Bipolar Disorder Treatment Can Benefit From Talk Therapy

bipolar disorder, talk therapy

Talk therapy, also called psychotherapy, can be very effective yet this type of treatment is not often used when it comes to treating bipolar disorder. This disorder includes both manic ups and depressive downs, and the most common treatment for this disorder is a drug called lithium. In fact this drug was considered so effective when it was first available on the market that many mental health professionals use it as the first line of treatment. Today talk therapy is used for a wide range of mental disorders and conditions, but it is rarely used with bipolar disorder patients and this can be a big mistake. Too often professionals reach for a prescription pad in order to solve a problem when other methods may be just as effective.

Talk therapy does not have any dangerous side effects that can be a risk with drugs to treat bipolar disorder, and mental health professionals are starting to change their views on using this therapy.

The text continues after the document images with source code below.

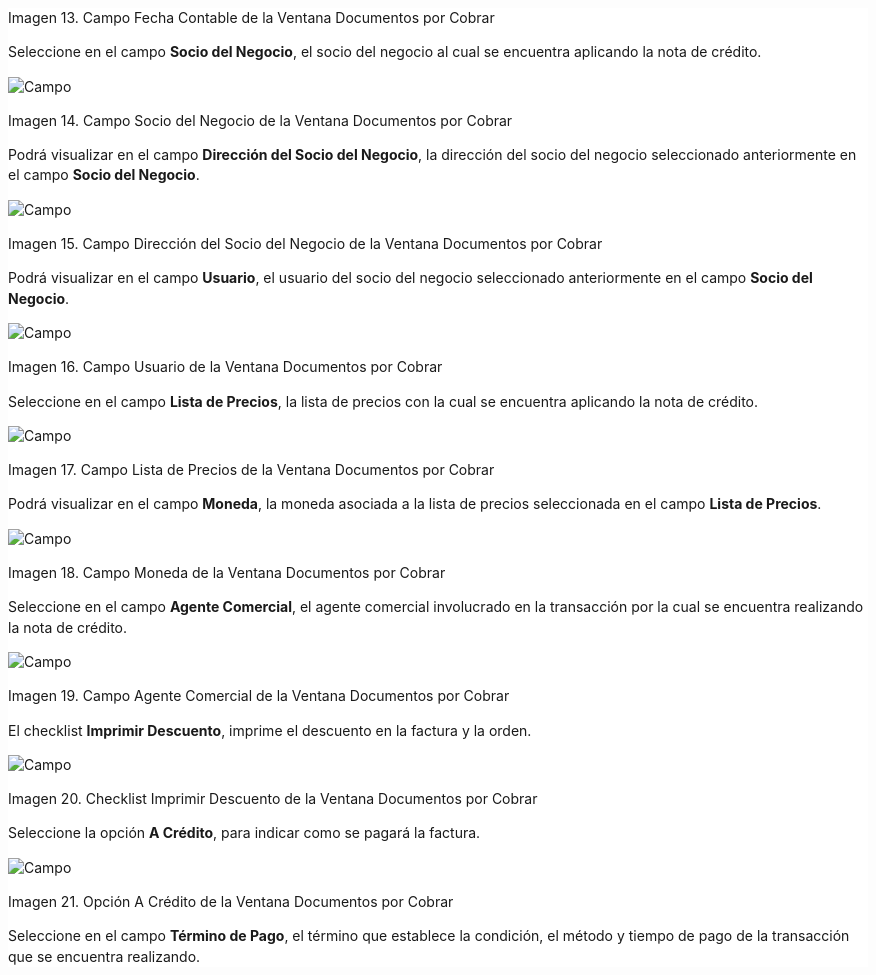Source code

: Imagen 13. Campo Fecha Contable de la Ventana Documentos por Cobrar

Seleccione en el campo **Socio del Negocio**, el socio del negocio al cual se encuentra aplicando la nota de crédito.

![Campo](/assets/img/docs/sales-management/sam-sales-image23.png)

Imagen 14. Campo Socio del Negocio de la Ventana Documentos por Cobrar

Podrá visualizar en el campo **Dirección del Socio del Negocio**, la dirección del socio del negocio seleccionado anteriormente en el campo **Socio del Negocio**.

![Campo](/assets/img/docs/sales-management/sam-sales-image24.png)

Imagen 15. Campo Dirección del Socio del Negocio de la Ventana Documentos por Cobrar

Podrá visualizar en el campo **Usuario**, el usuario del socio del negocio seleccionado anteriormente en el campo **Socio del Negocio**.

![Campo](/assets/img/docs/sales-management/sam-sales-image25.png)

Imagen 16. Campo Usuario de la Ventana Documentos por Cobrar

Seleccione en el campo **Lista de Precios**, la lista de precios con la cual se encuentra aplicando la nota de crédito.

![Campo](/assets/img/docs/sales-management/sam-sales-image26.png)

Imagen 17. Campo Lista de Precios de la Ventana Documentos por Cobrar

Podrá visualizar en el campo **Moneda**, la moneda asociada a la lista de precios seleccionada en el campo **Lista de Precios**.

![Campo](/assets/img/docs/sales-management/sam-sales-image27.png)

Imagen 18. Campo Moneda de la Ventana Documentos por Cobrar

Seleccione en el campo **Agente Comercial**, el agente comercial involucrado en la transacción por la cual se encuentra realizando la nota de crédito.

![Campo](/assets/img/docs/sales-management/sam-sales-image28.png)

Imagen 19. Campo Agente Comercial de la Ventana Documentos por Cobrar

El checklist **Imprimir Descuento**, imprime el descuento en la factura y la orden.

![Campo](/assets/img/docs/sales-management/sam-sales-image29.png)

Imagen 20. Checklist Imprimir Descuento de la Ventana Documentos por Cobrar

Seleccione la opción **A Crédito**, para indicar como se pagará la factura.

![Campo](/assets/img/docs/sales-management/sam-sales-image30.png)

Imagen 21. Opción A Crédito de la Ventana Documentos por Cobrar

Seleccione en el campo **Término de Pago**, el término que establece la condición, el método y tiempo de pago de la transacción que se encuentra realizando.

University of Pittsburgh School of Medicine in Pennsylvania associate professor of psychiatry Holly A. Swartz, M.D explained this change in the journal called Focus. Swartz said “Toward the end of the 20th century, it became increasingly apparent that medication offered only partial relief from bipolar disorder. Treatment with pharmacologic interventions alone was associated with disappointingly low rates of remission, high rates of recurrence, residual symptoms, and psychosocial impairment.. Gradually, the field moved from conceptualizing bipolar disorder as a disorder requiring only medication to an illness that, like many chronic disorders, is best treated using a combination of pharmacotherapy and psychotherapy.” Do you think talk therapy should be used before drugs are prescribed? Why or why not?